The European results show a sharp split. Algeciras ranked 12th globally with a CPPI score of 121.9, making it the only European port in the global top 20. Barcelona ranked 34th with a score of 86.0, Italy’s Savona-Vado ranked 51st, and Göteborg in Sweden ranked 67th.
By contrast, several of Europe’s largest gateways appeared much lower in the index. Hamburg ranked 239th, Bremerhaven 264th, Antwerp 306th and Rotterdam 333rd. Valencia ranked 368th, while Genoa was placed 392nd, La Spezia 386th, Trieste 382nd and Rijeka 397th.
Europe’s strongest and weakest scores
| Port | Country | CPPI 2025 rank | CPPI 2025 score |
| Algeciras | Spain | 12 | 121.9 |
| Barcelona | Spain | 34 | 86.0 |
| Savona-Vado | Italy | 51 | 64.1 |
| Göteborg | Sweden | 67 | 48.2 |
| Southampton | UK | 92 | 25.8 |
| London | UK | 132 | 12.7 |
| Liverpool | UK | 147 | 8.8 |
| Hamburg | Germany | 239 | -4.6 |
| Bremerhaven | Germany | 264 | -10.4 |
| Antwerp | Belgium | 306 | -21.2 |
| Rotterdam | Netherlands | 333 | -38.3 |
| Valencia | Spain | 368 | -75.8 |
| Genoa | Italy | 392 | -205.3 |
| Rijeka | Croatia | 397 | -238.9 |
The report also shows that the split is not simply a north-south divide. Some Mediterranean ports are among Europe’s strongest performers, while others sit near the bottom of the global ranking. The same pattern appears in Northern Europe, where major gateways record weaker scores than several smaller or more specialised ports.
Red Sea disruption reaches European terminals
The report links part of the pressure on European ports to the Red Sea crisis, which disrupted shipping through the Suez Canal in 2024 and 2025. Many carriers rerouted vessels around the Cape of Good Hope, adding 10 to 14 days to Asia-Europe transits.
According to the World Bank, this did not only increase freight costs. It also disturbed schedules across shipping networks. North European ports experienced surges when delayed vessels eventually arrived together, worsening congestion.
The report describes this pattern as “burst congestion”: short, intense episodes in which several off-schedule vessels reach a port within a narrow window. These events are not necessarily caused by a steady rise in cargo volumes. Instead, they are driven by the clustering of vessel arrivals after a disruption.
For ports, this creates operational problems beyond berth availability.

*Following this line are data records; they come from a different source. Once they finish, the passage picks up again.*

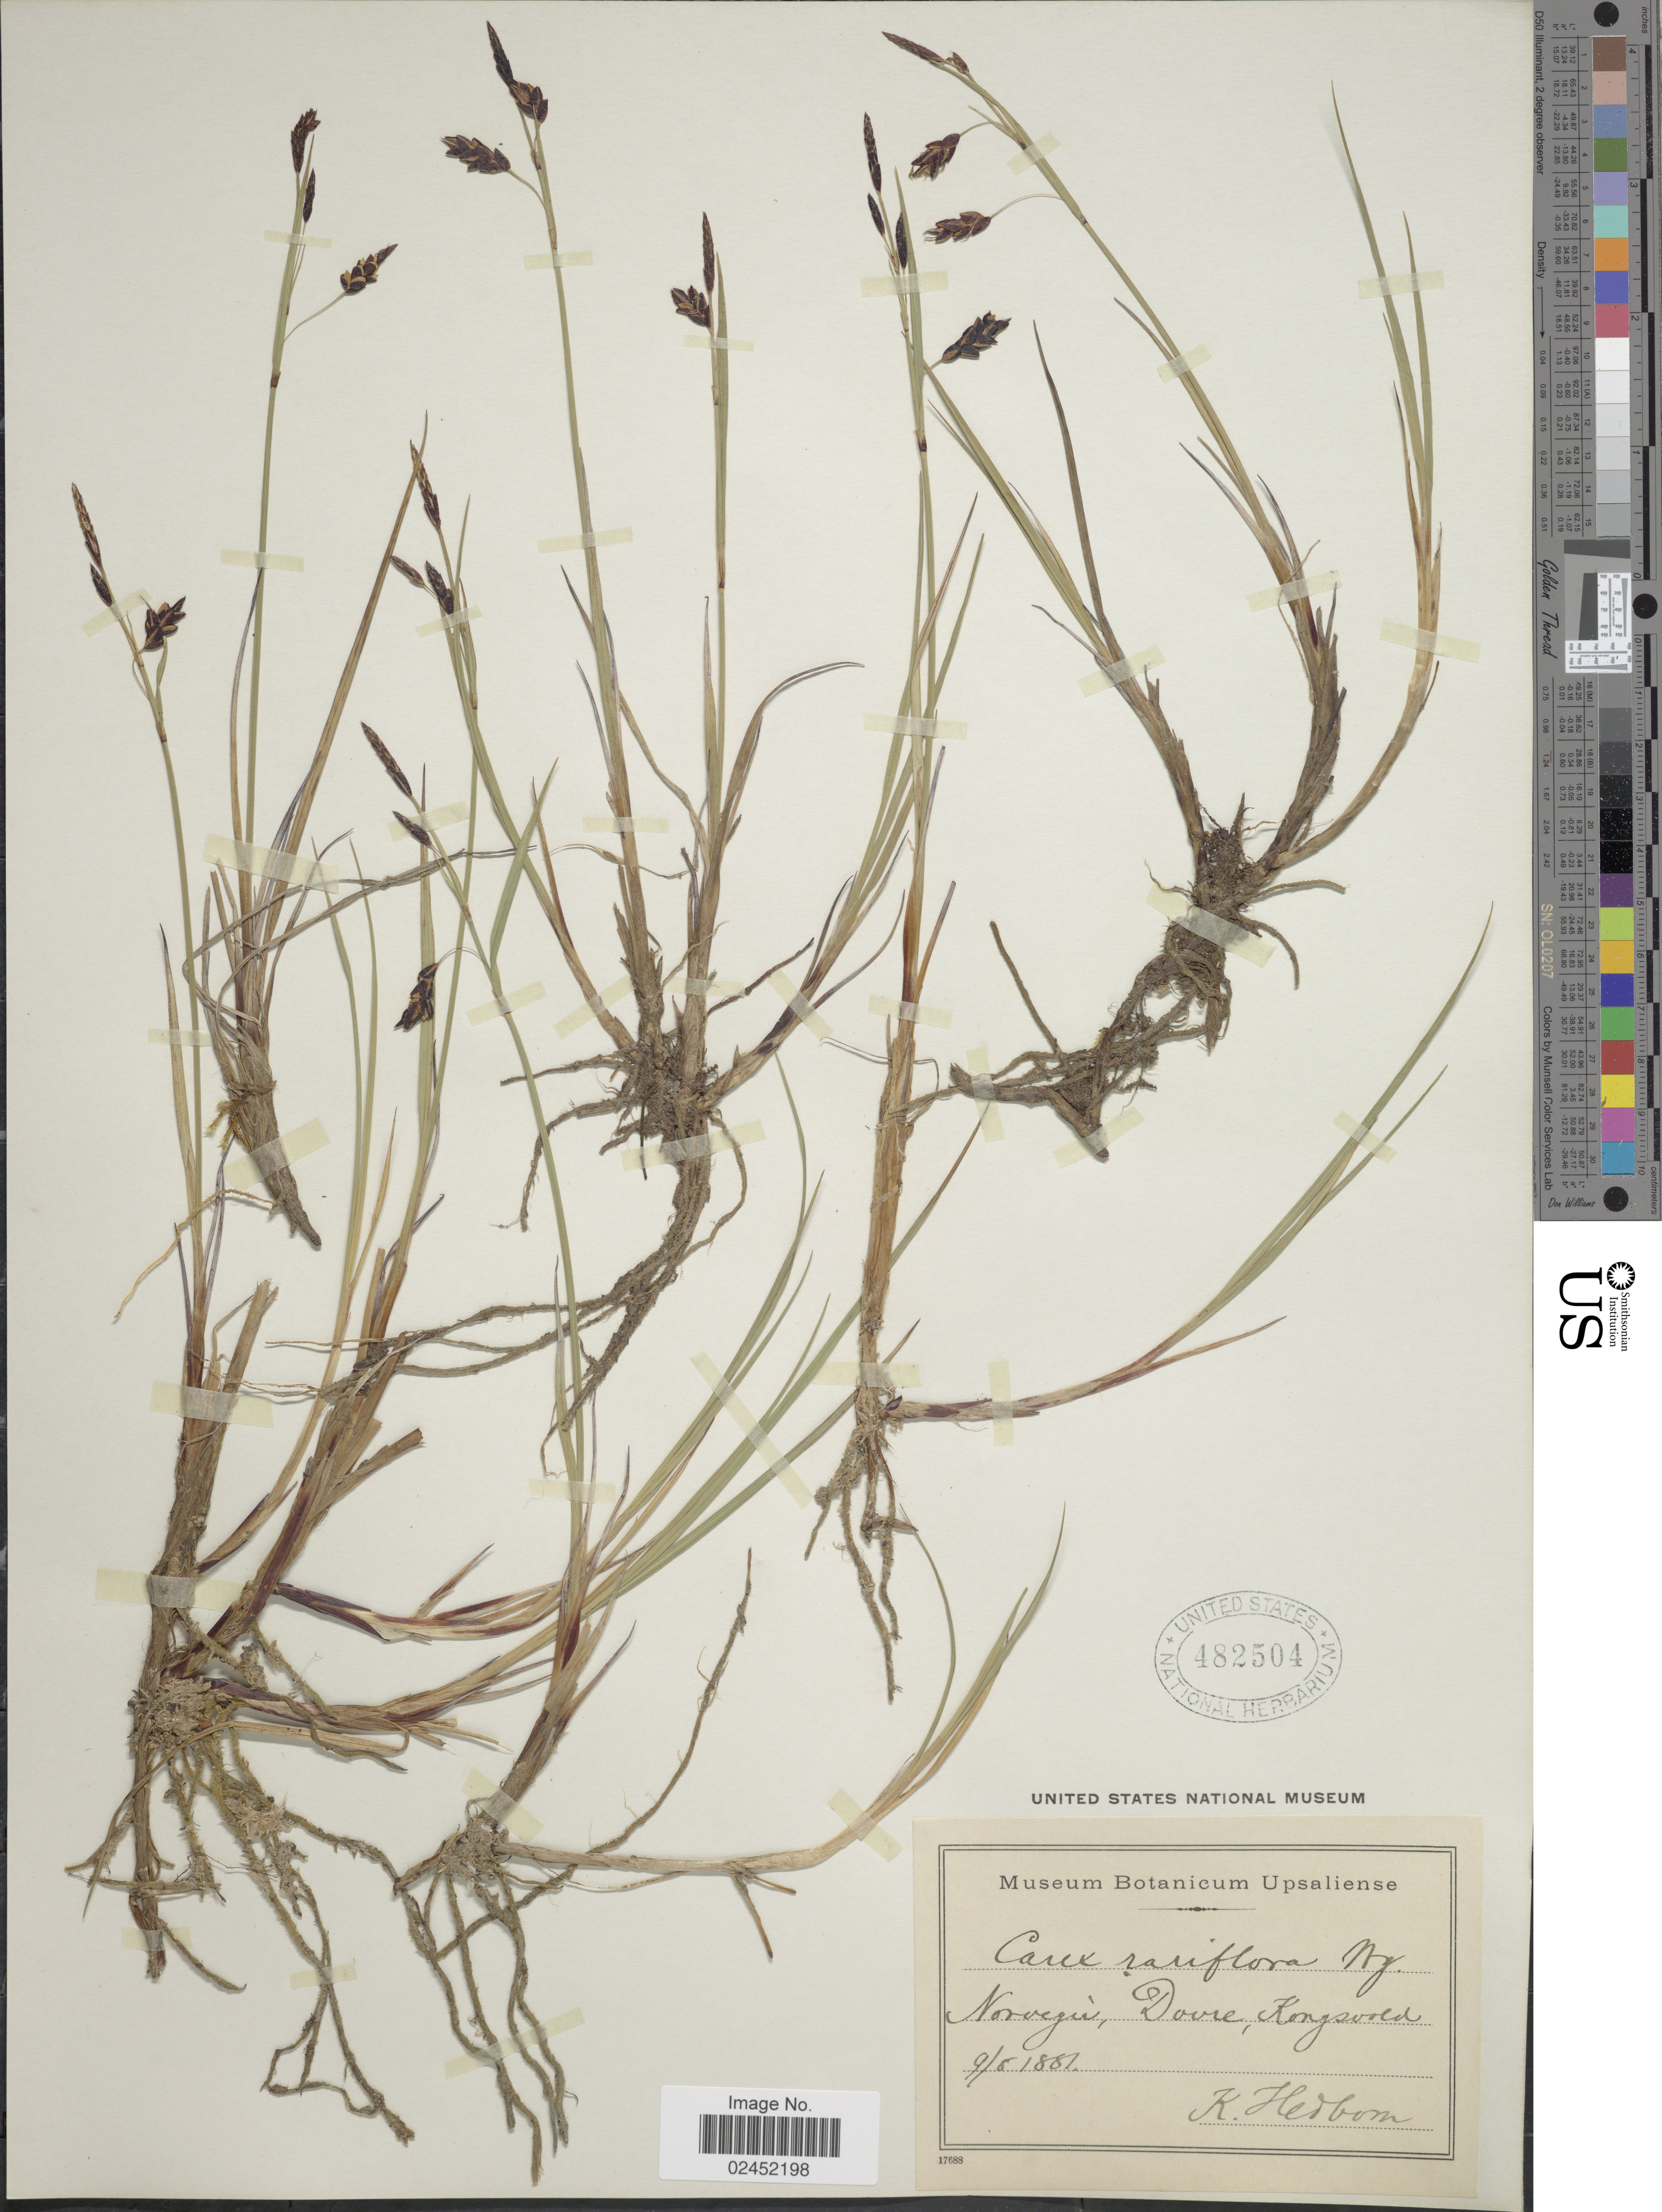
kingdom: Plantae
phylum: Tracheophyta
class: Liliopsida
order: Poales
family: Cyperaceae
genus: Carex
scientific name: Carex rariflora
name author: (Wahlenb.) Sm.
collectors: K. Hedbom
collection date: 1881-05-09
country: Norway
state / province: Oppland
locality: Norvegia, Dovre, Kongsvoll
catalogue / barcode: US 482504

Terminals lose predictability in berth allocation, labour deployment, yard planning and landside flows. If inland transport, storage or clearance processes cannot absorb the surge, containers remain longer in the terminal, yard density rises and vessel stays can lengthen further.
The World Bank says port performance and supply-chain stress reinforce each other. When vessels spend more time in port, effective shipping capacity is reduced. Ships held at anchor or berth cannot be used elsewhere, and delays are passed on to later ports of call.
Valencia and Hamburg show the pressure points
Valencia is one of the clearest European examples in the report. The World Bank says the Spanish port showed adaptive performance under external pressure, including efforts to accommodate additional calls and transshipment volumes following the Red Sea crisis.
However, the additional pressure still weakened its measured performance. Valencia’s share of vessel time spent at berth fell from about 64% in 2024 to roughly 49% in 2025, indicating that more time was being spent outside productive berth operations. Its CPPI score fell to -75.8, putting it 368th globally.
Hamburg is used in the report as an example of renewed congestion pressure in Northern European supply chains. The World Bank says the port saw a mild deterioration in turnaround performance linked to vessel bunching and off-schedule arrivals, even though it retains high structural efficiency. It describes Hamburg as a “relief node” absorbing delayed arrivals.
The annex data show that Hamburg’s 2025 CPPI score was -4.6, while Rotterdam’s was -38.3 and Antwerp’s -21.2. Bremerhaven scored -10.4. These results place several of Europe’s main northern gateways behind smaller European ports in the 2025 ranking.
The report notes that ports in Europe and North America have continued to recover from earlier disruption, but that their average scores remain affected by structural sensitivity to congestion and labour rigidity.